Taken together, these results suggest that non-neutralizing antibodies play important roles in the protecting against COVID-19, that such mAbs may provide protection against emerging variants and, if sufficiently cross-reactive, perhaps against other betacoronaviruses⁶⁹. Critically, while some non-neutralizing SARS-CoV-2 mAbs have been reported to exhibit antibody-dependent enhancement (ADE) in vitro^70-73, our study and others demonstrate a lack of ADE in vivo⁷² indicating that mAbs with no neutralizing activity do not promote enhanced disease phenotypes. Finally, our findings are in line with reports that show binding antibody levels correlation with protection from severe outcomes in humans in the absence of robust neutralizing activity¹⁷.

### Raw data:
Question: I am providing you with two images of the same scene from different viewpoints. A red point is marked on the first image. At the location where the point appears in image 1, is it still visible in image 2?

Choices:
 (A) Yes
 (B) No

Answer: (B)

### Tasks to complete:
A - According to the passage on non-neutralizing antibodies, what did the study and others demonstrate about antibody-dependent enhancement in vivo?
B - Reproduce the passage on non-neutralizing antibodies between "Taken together, these" and "robust neutralizing activity¹⁷.", inclusive, swapping "Critically" for "Importantly".

### Solutions to each task:
A - They demonstrated a lack of antibody-dependent enhancement in vivo.

B -
Taken together, these results suggest that non-neutralizing antibodies play important roles in the protecting against COVID-19, that such mAbs may provide protection against emerging variants and, if sufficiently cross-reactive, perhaps against other betacoronaviruses⁶⁹. Importantly, while some non-neutralizing SARS-CoV-2 mAbs have been reported to exhibit antibody-dependent enhancement (ADE) in vitro^70-73, our study and others demonstrate a lack of ADE in vivo⁷² indicating that mAbs with no neutralizing activity do not promote enhanced disease phenotypes. Finally, our findings are in line with reports that show binding antibody levels correlation with protection from severe outcomes in humans in the absence of robust neutralizing activity¹⁷.